CANNES - Actress Charlotte Rampling, who at 59 is still landing regular movie roles, described the pressure Hollywood puts on ageing stars to stay young as "barbaric".
In the French Riviera resort of Cannes to present her latest film at the annual festival, the British screen siren added that European cinema compared favourably.
"It's a form of racism," she said. "It's a form of actually saying that certain things are not allowed, certain age is not allowed, certain colours are not allowed, a certain way of thinking is not allowed.
"And so women are destroying their faces to try to look young, whereas they obviously can't be young. Once we've got to a certain age ... you try and make yourself look young so it's a cheat. So that's why I said [it is] in a way barbaric."

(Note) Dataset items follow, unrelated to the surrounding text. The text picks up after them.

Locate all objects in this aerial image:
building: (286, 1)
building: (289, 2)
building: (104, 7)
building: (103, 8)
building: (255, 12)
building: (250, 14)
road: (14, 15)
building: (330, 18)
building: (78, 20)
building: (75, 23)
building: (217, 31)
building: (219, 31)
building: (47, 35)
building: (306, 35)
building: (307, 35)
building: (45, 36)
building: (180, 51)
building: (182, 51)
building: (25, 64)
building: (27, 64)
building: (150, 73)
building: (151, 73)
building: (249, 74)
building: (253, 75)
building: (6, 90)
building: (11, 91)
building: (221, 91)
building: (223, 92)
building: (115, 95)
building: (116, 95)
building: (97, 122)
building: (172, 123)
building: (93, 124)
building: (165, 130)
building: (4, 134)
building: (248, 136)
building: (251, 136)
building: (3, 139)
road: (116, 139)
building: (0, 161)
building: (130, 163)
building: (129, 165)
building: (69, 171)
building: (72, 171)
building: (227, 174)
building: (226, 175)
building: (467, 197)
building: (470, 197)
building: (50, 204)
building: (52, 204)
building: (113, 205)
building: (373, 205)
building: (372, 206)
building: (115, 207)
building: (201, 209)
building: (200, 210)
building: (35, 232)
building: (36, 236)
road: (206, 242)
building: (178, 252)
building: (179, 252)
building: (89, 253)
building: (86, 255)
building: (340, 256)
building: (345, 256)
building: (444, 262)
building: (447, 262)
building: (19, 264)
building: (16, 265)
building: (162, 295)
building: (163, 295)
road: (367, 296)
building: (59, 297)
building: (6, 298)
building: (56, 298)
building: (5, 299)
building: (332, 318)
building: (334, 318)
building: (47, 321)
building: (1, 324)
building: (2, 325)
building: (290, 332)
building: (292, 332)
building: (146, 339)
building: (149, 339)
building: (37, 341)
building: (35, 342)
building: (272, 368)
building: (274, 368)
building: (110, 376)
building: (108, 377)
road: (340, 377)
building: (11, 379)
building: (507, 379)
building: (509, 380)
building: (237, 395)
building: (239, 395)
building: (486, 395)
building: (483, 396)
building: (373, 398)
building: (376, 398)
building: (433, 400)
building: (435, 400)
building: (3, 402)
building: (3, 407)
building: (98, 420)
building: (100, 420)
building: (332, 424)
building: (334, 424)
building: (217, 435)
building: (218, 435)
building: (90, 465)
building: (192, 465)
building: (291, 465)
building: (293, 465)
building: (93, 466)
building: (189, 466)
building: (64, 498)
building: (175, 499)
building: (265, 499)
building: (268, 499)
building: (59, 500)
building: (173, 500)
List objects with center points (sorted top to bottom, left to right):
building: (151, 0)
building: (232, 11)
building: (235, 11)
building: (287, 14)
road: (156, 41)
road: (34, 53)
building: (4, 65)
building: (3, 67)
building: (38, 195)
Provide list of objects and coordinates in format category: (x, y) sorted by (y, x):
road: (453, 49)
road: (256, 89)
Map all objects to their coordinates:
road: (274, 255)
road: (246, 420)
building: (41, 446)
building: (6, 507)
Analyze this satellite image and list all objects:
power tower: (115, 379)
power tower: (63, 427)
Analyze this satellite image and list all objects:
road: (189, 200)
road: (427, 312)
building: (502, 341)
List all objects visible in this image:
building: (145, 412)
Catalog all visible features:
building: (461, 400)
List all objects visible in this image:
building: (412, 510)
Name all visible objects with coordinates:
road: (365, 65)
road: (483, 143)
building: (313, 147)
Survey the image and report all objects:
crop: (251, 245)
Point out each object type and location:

Rampling's comments echo those of other leading actresses, including French star Catherine Deneuve, who said in Berlin in February that she believed her career in film would have ended by the age of 45 had she been in Hollywood.
Rampling, still considered to be one of the world's great beauties, appears in Dominik Moll's Lemming, a dark work in which she plays a bitter and abused woman who destroys a younger couple's marriage.
Born in 1946, Rampling's career took off with Luchino Visconti's The Damned (1969) and Liliana Cavani's The Night Porter (1974) with Dirk Bogarde.
She enjoys an iconic status in European film, but plans to spend more time on stage in future, she said.